True Geometry

The then recent inventions of the telephone, airplane and automobile all play a part in this novel. Each provided novel ways to experience time and space, destroying the habitual:

We set off again, escorted for a moment by the little houses that came running to meet us with their flowers. The face of the countryside seemed to us entirely changed, for in the topographical image that we form in our minds of separate places the notion of space is far from being the most important factor. We have said that the notion of time segregates them even further. It is not the only factor either. Certain places which we see always in isolation seem to us to have no common measure with the rest, to be almost outside the world, like those  people whom we have known in exceptional periods of our life, in the army or during our childhood, and whom we do not connect with anything. During my first stay at Balbec there was a hill which  Mme de Villeparisis liked to take us up because from it you saw only the sea and the woods, and which was called Beaumont….I knew that Beaumont was something very special, very remote, very high, but I had no idea of the direction which it was to be found,having never taken the Beaumont road to go anywhere else; besides, it took a very long time….But the motorcar respects no mystery, and, having passed through Incarville, whose houses still danced before my eyes…recognized Beaumont, close by which I passed thus without knowing it whenever I took the little train, for it was within two minutes of Parville….so Beaumont, suddenly linked with places from which I supposed it to be so distinct, lost its mystery and took its place in the district, making me think with terror that Madame Bovary and the Sanseverina might perhaps have seemed to me to be like ordinary people, had I met them elsewhere than in the closed atmosphere of a novel. (IV,548-549)

Source material:

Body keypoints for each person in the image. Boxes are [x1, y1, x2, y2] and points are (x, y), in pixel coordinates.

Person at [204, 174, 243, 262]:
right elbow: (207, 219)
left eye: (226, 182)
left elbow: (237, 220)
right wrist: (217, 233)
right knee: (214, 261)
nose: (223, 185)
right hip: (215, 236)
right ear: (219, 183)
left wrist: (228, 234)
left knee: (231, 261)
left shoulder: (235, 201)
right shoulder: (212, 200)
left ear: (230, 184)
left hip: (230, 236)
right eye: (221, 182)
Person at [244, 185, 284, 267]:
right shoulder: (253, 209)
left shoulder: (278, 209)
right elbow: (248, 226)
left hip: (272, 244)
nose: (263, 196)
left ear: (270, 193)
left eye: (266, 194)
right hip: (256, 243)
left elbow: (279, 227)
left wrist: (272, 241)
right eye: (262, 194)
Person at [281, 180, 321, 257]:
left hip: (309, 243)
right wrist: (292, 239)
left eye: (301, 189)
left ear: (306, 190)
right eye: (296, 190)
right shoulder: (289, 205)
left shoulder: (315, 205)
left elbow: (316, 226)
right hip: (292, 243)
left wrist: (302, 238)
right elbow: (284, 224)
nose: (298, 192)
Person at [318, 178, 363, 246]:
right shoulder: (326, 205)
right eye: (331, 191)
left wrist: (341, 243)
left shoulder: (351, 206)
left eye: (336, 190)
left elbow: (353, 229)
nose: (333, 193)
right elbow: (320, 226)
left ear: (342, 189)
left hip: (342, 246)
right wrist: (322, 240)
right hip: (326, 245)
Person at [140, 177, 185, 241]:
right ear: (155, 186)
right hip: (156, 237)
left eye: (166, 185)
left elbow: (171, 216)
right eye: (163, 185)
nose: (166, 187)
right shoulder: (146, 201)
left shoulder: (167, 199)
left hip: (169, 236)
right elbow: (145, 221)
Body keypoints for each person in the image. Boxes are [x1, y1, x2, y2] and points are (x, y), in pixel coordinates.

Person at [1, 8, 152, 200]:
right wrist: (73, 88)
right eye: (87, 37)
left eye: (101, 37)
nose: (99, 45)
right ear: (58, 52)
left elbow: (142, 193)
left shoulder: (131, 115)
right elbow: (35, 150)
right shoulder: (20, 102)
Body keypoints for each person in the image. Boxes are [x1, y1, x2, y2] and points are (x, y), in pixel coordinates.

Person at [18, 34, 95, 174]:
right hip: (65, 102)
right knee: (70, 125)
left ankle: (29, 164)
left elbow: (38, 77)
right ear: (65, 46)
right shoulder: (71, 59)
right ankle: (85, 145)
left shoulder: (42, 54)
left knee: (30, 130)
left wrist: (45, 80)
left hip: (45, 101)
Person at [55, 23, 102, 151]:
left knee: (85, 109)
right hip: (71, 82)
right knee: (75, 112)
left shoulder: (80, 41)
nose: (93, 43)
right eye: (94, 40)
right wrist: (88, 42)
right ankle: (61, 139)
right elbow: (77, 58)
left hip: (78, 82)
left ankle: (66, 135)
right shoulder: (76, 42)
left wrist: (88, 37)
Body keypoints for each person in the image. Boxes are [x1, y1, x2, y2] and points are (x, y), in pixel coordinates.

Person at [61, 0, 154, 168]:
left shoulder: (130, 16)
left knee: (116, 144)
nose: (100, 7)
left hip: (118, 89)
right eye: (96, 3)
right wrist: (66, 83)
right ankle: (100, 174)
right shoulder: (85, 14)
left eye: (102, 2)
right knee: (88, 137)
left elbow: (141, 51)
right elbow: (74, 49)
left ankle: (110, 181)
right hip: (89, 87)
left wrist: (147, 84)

Task objective: How might the essay on the motorcar and Beaumont continue after its closing quotation? Write the next paragraph. None of this data is needed here.

Written response:
 and creating the novel:

No, the motor-car did not convey us thus by magic into a town which we saw at first as the collectivity summed up in its name, and with the illusions of a spectator in a theatre. It took us backstage into the streets, stopped to ask an inhabitant the way. But, as compensation for so homely a mode of progress, there are the gropings of the chauffeur himself, uncertain of his way and going back over his tracks; the “general post” of the perspective which sets a castle dancing about with a hill, a church and the sea, while one draws nearer to it however much it tries to huddle beneath its age-old foliage; those ever-narrowing circle described by the motor-car round a spellbound town which darts off in every direction to escape, and which finally it swoops straight down upon in the depths of the valley where it lies prone on the ground; so that this site, this unique point, which on the one hand the motor-car seems to have stripped of the mystery of express trains, on the other hand it gives us the impression of discovering, of pinpointing for ourselves as with a compass, and helps us to feel with a more lovingly exploring hand, with a more delicate precision, the true, geometry, the beautiful proportions of the earth. (IV,550)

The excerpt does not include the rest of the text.